Gary Neville launched an impassioned defence of Sven Goran Eriksson last night as the England coach prepared to take his team into Europe for the first round of World Cup qualifiers.

Gary Neville launched an impassioned defence of Sven Goran Eriksson last night as the England coach prepared to take his team into Europe for the first round of World Cup qualifiers.

Eriksson knows he will be subjected to renewed criticism of his personal style and professional methods if England do not take maximum points from ties in Austria, on Saturday, and Poland, on Wednesday. Such criticism, said Neville, would be misguided and without foundation.

The Manchester United defender, England's longest-serving current international with 68 caps to his name since his debut in 1995, recalled as evidence a rainswept afternoon in north London four years ago. "I remember that day at Wembley when we walked off the pitch after losing to Germany and Kevin Keegan resigned," he said. "That was a dark day and not just because of the weather. We can't keep going back to swapping our manager every one or two years.

"In my early England career I had four or five managers in my first five or six years. You don't know whether you are coming or going, you are changing systems, tactics, squads, ideals. You don't have a chance. We need stability. We have got to keep a manager for five, six, seven years. It's unrealistic to think that whoever takes a manager's job, whether it be a Sunday league job or England, that there are not going to be losses and disappointing performances. That is always going to happen but we've only lost two competitive games in 90 minutes under him. Let's stick with what we've got because it's worked quite well. In terms of actual results you have to say we have progressed a lot under him in the last three years.

"Sacking the manager is not an option. We have to keep this manager. He is one of the best in the world. I think we have as good a manager as England could possibly have. I genuinely believe that. We should be delighted to have him.

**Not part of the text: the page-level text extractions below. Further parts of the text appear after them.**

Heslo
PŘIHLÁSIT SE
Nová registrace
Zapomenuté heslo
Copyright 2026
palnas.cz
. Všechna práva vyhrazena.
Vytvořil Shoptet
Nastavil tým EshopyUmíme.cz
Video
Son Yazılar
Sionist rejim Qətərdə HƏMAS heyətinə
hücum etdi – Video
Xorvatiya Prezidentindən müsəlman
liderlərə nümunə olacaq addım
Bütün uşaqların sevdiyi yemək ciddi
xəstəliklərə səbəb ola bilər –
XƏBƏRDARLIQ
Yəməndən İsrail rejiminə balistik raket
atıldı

He's admired around the world. The players believe in him and I think the fans believe in him.

"I go back to that day at Wembley and think of the feeling within the squad now compared to then. There's a calmness about the squad now. Gone are the days when you are expecting four or five new call-ups every time and you're wondering who will be in the squad. He picks these players because they are the best. I don't think anyone would pick different teams or different squads.

"That's what the people in the press who are putting him under pressure should think about. Why are you doing it? For football reasons? Or for other reasons? Do you not accept that we should have a football manager for England for a long time? One who can provide continuity and stability? That's the way success is bred."

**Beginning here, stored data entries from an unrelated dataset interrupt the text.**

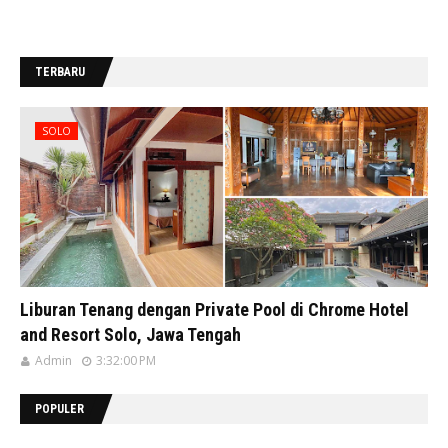
TERBARU
SOLO
Liburan Tenang dengan Private Pool di Chrome Hotel
and Resort Solo, Jawa Tengah
Admin
3:32:00 PM
POPULER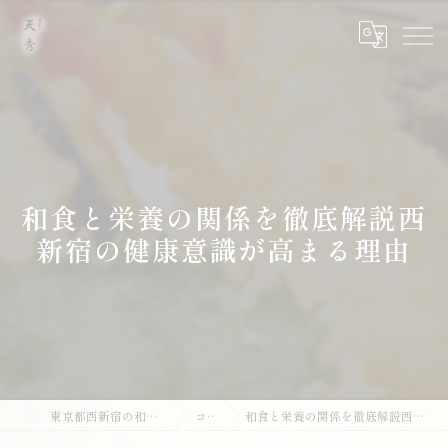
和食と栄養の関係を徹底解説西
新宿の健康意識が高まる理由
東京都西新宿の和食なら天ぷら 天秀
コラム
和食と栄養の関係を徹底解説西新宿の健康意識が高まる理由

All very valid points, which this correspondent would broadly agree with. Neville, though, was less prepared to go on the record when it was pointed out that factions within the Football Association had undermined Eriksson as much as within the media.

Initially prepared to answer, Neville, the players' union man, then turned to the FA official alongside and asked: "Do you want me to go there?" "No" was the inevitable and understandable reply. Neville, though tempted, kept his counsel.

Not that he needed to say anything. The players were already at odds with the FA over the Rio Ferdinand issue, during which Eriksson backed the players. By putting Eriksson into the same boat, the Faria Alam affair has only drawn the players and their coach closer together.

That sense of unity will be invaluable during the forthcoming qualification campaign. "Euro 2004 was a disappointment," said Neville, "because for the first time in a long time we actually had a team that everyone really believed in. We now have to start again and that's the biggest disappointment of it all. You feel as though you're closing in on the top of the mountain and then you fall back down to the bottom."

England begin the ascent with Ferdinand, Sol Campbell, Jonathan Woodgate and Nicky Butt absent, but Shaun Wright-Phillips, the only other doubt, is expected to train this morning and be on the afternoon flight to Vienna.